ABD’nin New York ve Los Angeles’tan sonra üçüncü büyük kenti olan Chicago, ulaşım bakımından kritik bir noktaya kurulmuş. Göller bölgesiyle Mississippi ırmağı arasında bulunuyor.

Kanada’da bulunan Saint Lawrence ırmağı, Ontario Gölünden kaynaklanıp, Atlantik Okyanusuna açılır. Bu okyanustan gelen gemiler, St. Lawrence ırmağına girerek, Québec eyaletinin başkenti Québec City’ye doğru ilerlerler. (Québec dar boğaz anlamına geliyor Kızılderili dilinde, bu bölge yüzyıllardan beri kabilelerin toplanıp ticaret yaptığı bir yermiş.)

Avrupalıların gelişiyle kunduz* kürkü ticareti Atlantik okyanusu üzerinden yapılmaya başlamış. Fransız tüccarlar Avrupa’daki kürklü şapka modası için tavşan veya kunduz kürkünü Kızılderililerden alıp satmaya başlamış

Bu ırmakta ilerleyen gemiler Québec City’ den sonra Trois Riviere ve Montreal’e ulaşırlar. Montreal dünyanın en büyük iç limanlarından biridir. Vieux Montréal denilen şehrin tarihi merkezi çok turistik bir yerdir. Aynı şekilde Quebec City (Ville de Québec) de Kuzey Amerika’da bulunan en eski yerleşim yerlerinden biridir. Avrupalıların gelip inşa ettiği en eski cadde orada bulunuyor.

Montreal St. Lawrence ırmağının üzerinde bir adadır. Daha Batıda Ontario gölünün kıyısında Toronto şehri yer alıyor.

Lake Ontario ve kaynağını bu gölden alan St. Lawrence ırmağının bir kısmı Kanada ve ABD arasında sınır teşkil ediyor. (Montreal tarafı Kanada sınırları içinde)

Niagara Şelalesi de aynı şekilde Kanada- ABD sınırında bulunuyor. Oradan Lake Erie ve kanalla Lake Huron ve Lake Michigan’a ulaşılarak Chicago şehrine geliniyor gemilerle. Dolayısıyla okyanustan ABD’nin merkezinde, bu önemli şehrine kadar gelinmiş olunuyor. Oradan kara yoluyla Mississippi ırmağına ulaşmak mümkün. (Daha sonra su kanallarını geliştirmişler)

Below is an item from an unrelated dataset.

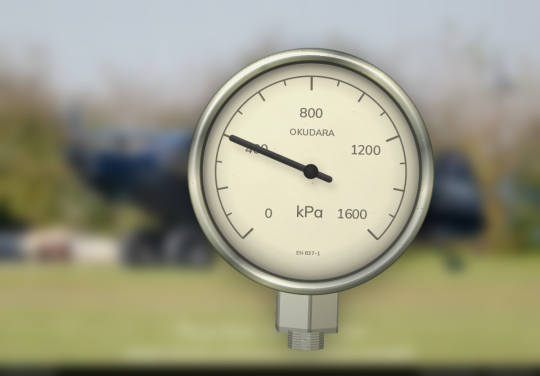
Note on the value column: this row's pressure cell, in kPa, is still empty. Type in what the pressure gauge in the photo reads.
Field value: 400 kPa
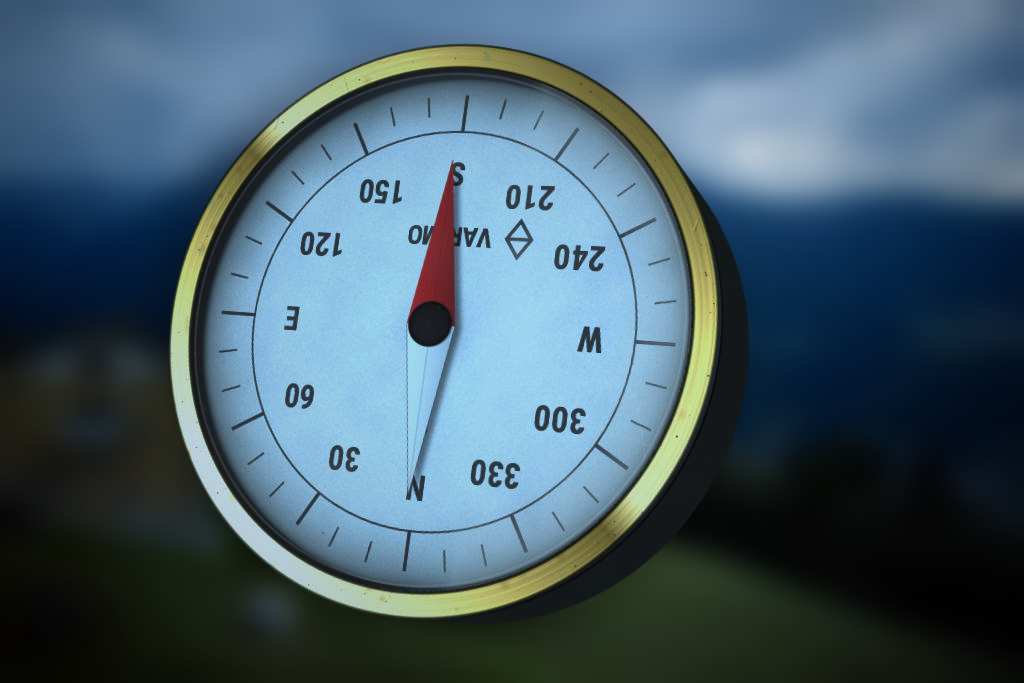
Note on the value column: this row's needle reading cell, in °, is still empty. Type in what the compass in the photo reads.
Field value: 180 °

Demiryolu 1820 ve 1850 tarihleri arasında yaygınlaşmış, demiryolu yapılıncaya kadar deniz ve ırmak yoluyla taşımacılık tek çareydi. Michigan gölünden Mississippi ırmağına kadar yük karadan taşındıktan sonra bu ırmak vasıtasıyla Meksika körfezine kadar gönderiliyordu. Karadan yük taşıyıp, tekrar ırmağa indirmeye Fransızca olarak portage deniyor.

Chicago böyle kilit bir coğrafyada kurulmuş olduğu için ticaret merkezi olmuş, peşinden demiryollarının yapımıyla önemi artmış, Çiftçilerin ürünleri, canlı hayvan taşımacılığı, sanayinin gelişmesiyle zenginleşmiş. 1871’ de büyük bir yangın geçirmiş, sonrasında çelik konstrüksiyonla büyük binalar inşa edilmiş, ilk büyük alışveriş mağazası açılmış.

Bugün de mimarisi sanat kültür hayatına katkısı, üniversiteleri ve bankacılık sektörü, spor takımlarıyla önemli bir merkez. O’Hare havaalanı da dünyanın en işlek hava limanlarından biri.

*Kunduz, (İngilizce Beaver, Fransızca Castor) Kanada’nın simgelerinden biridir.